会計名及び科目 | 一般会計 (組織)文部科学本省 (項)科学技術振興調整費 | |
部局等 | 文部科学本省 | |
契約名 | 科学技術総合研究委託 | |
委託契約の概要 | 白色LED製造技術について、民間企業と国立大学法人との共同研究を効果的に推進するもの | |
契約の相手方 | 国立大学法人東北大学 | |
支払額 | 381,788,916円 | (平成16年度〜18年度) |
不当と認める委託費の支払額 | 7,465,142円 | (平成16年度〜18年度) |
文部科学省は、「科学技術振興調整費の活用に関する基本方針」(平成13年3月総合科学技術会議決定)に基づき、科学技術の振興に必要な重要事項の総合推進調整を図るために、〔1〕 優れた成果の創出・活用のための科学技術システム改革、〔2〕 将来性の見込まれる分野・領域への戦略的対応、〔3〕 科学技術活動の国際化の推進等を目的として、国立大学法人等との間で委託契約を締結している。

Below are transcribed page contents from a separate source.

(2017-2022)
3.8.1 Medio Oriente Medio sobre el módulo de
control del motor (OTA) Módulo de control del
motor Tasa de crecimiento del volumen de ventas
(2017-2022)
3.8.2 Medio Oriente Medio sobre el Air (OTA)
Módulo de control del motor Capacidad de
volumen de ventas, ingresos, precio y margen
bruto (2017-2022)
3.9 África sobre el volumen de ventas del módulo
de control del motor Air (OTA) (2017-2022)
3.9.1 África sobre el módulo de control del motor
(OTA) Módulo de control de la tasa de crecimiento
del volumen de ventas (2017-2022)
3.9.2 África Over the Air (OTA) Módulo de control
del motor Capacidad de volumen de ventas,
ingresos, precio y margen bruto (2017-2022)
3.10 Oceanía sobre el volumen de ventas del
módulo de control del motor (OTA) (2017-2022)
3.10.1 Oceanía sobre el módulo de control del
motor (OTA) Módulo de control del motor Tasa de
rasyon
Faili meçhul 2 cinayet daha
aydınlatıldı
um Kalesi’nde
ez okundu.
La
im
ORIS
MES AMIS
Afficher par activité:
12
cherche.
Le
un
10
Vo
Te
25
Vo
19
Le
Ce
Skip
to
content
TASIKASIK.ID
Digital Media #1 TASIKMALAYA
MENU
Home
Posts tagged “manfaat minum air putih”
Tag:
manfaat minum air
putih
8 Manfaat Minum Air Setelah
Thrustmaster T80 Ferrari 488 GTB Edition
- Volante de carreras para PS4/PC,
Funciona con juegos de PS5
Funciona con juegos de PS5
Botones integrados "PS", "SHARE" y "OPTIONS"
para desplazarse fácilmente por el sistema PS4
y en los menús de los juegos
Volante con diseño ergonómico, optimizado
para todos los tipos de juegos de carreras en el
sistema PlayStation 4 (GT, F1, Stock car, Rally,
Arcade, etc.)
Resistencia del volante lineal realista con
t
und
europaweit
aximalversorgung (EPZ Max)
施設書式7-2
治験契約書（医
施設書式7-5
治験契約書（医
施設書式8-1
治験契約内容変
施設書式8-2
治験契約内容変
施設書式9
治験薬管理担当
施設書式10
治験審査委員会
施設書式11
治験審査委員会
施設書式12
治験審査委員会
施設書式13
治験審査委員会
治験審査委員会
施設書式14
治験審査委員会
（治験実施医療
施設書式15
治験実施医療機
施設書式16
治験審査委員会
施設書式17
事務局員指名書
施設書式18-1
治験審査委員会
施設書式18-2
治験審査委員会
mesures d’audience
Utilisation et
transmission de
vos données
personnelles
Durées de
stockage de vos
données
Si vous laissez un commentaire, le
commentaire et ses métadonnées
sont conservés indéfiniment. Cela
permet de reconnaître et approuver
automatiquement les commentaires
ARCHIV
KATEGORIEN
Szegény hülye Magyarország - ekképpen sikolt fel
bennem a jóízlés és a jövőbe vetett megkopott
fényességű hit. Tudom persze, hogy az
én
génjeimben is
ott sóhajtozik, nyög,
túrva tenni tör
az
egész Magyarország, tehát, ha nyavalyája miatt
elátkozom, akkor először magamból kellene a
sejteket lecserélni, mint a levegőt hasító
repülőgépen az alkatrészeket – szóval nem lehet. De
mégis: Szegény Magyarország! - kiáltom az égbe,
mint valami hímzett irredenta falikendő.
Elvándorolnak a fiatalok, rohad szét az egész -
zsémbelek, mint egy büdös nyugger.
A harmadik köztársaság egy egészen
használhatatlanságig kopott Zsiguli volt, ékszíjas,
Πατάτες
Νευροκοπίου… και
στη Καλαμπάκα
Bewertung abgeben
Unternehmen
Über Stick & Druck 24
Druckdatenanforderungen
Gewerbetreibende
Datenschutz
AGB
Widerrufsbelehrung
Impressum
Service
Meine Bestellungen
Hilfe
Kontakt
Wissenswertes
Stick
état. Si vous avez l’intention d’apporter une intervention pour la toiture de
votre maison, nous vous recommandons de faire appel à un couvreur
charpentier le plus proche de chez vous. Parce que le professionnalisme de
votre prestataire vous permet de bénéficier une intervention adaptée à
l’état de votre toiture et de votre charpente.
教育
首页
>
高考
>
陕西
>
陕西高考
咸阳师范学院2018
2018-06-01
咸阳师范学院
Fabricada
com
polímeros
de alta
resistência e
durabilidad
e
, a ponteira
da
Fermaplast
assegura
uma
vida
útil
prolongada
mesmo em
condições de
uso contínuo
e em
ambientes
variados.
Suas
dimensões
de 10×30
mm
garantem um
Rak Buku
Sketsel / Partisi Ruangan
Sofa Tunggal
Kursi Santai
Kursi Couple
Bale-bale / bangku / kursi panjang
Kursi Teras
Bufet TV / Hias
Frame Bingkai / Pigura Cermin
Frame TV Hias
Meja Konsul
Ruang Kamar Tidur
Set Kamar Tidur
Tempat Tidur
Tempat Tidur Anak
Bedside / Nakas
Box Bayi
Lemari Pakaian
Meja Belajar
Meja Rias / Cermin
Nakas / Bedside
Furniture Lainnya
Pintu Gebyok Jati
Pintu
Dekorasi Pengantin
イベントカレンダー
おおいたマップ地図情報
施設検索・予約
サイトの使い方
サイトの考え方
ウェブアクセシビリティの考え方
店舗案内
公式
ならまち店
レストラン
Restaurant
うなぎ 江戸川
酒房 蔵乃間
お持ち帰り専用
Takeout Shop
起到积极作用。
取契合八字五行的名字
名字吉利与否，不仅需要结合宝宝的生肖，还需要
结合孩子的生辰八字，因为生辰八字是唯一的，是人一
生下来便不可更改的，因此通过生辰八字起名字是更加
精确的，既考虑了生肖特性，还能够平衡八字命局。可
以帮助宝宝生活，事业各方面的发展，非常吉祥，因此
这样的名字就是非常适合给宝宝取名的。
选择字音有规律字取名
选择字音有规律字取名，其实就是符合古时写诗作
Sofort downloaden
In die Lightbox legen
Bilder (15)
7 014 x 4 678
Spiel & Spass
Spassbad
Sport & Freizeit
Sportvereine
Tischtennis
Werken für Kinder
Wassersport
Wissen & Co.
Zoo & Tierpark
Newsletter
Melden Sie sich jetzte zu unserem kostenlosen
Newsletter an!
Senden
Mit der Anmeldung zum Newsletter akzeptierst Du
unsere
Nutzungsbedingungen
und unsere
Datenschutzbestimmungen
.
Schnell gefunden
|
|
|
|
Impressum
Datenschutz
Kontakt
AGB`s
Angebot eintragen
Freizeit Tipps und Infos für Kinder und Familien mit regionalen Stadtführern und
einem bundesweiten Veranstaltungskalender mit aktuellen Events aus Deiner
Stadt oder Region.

文部科学省が作成している「科学技術・学術政策局委託業務事務処理要領」(平成16年文部科学省科学技術・学術政策局制定。以下「事務処理要領」という。)等によると、委託費は、直接経費と間接経費とから構成されている。直接経費は、試作品を製造するための試作品費、設備備品費、消耗品費、人件費等の経費で業務の実施に直接必要な経費とされており、間接経費は、業務の実施には直接的にかかわらない経費で、直接経費に一定比率を乗じて算定されることとされている。
本院は、合規性等の観点から、委託費が事務処理要領等に従って適切に管理されているかなどに着眼して、文部科学省及び受託者である10国立大学法人等において会計実地検査を行った。そして、これらの受託者が行っている17委託業務について納品書、請求書等の書類により検査するとともに、委託費の管理が適切でないと思われる事態があった場合には、同省及び受託者に報告を求めて、その報告内容を確認するなどの方法により検査した。
文部科学省は、省エネルギー、環境への対応等の見地から世界的な開発競争が展開されている白色LED(注)
製造技術について、我が国が国際的な開発競争に勝つことを目標として、民間企業と国立大学法人東北大学(以下「東北大学」という。)との共同研究を効果的に推進するための科学技術総合研究業務に係る委託契約を、平成16年度から18年度まで東北大学との間で締結している。
本件委託契約に係る委託費の支払額は、契約により定められた金額の範囲内で、東北大学が委託業務の実施に要した経費の額とすることとされている。そして、東北大学は、本件委託業務の実施に要した経費の額を16年度から18年度まで計381,788,916円とする委託業務完了報告書等を提出しており、文部科学省は、これらに基づき委託業務の実施に要した経費の額を確認して、各年度に委託業務完了報告書の額と同額を支払っていた。
検査したところ、東北大学は、本件委託業務の研究担当者である多元物質科学研究所A教授等20名から、16年度から18年度まで試作品を製造するための物品及び消耗品(以下「物品等」という。)を計147,082,342円で購入したとする納品書、請求書等の提出を受けて、その購入代金を業者に支払っていた。
しかし、実際に上記の物品等を購入した額は、16年度から18年度まで計141,339,925円となっていて、差額の5,742,417円については、A教授が業者に架空の取引を指示して虚偽の納品書、請求書等を作成させて、これにより東北大学に架空の取引に係る購入代金を支払わせていたものである。そして、同教授は、5,742,417円全額を業者に預けて別途に経理していた。このため、上記の差額5,742,417円は本件委託業務に要した経費とは認められず、これに係る間接経費相当額1,722,725円も含めた7,465,142円が過大に支払われていて、不当と認められる。
このような事態が生じていたのは、東北大学において、物品等の納品検査等が十分でなかったこと、研究者において、委託費の原資が税金であり、事実に基づく適正な会計経理を行うという基本的な認識が欠けていたこと、文部科学省において、受託者に対して委託費の不正使用の防止について必要な措置の導入や指導を行っていたものの、その周知徹底が十分でなかったことによると認められる。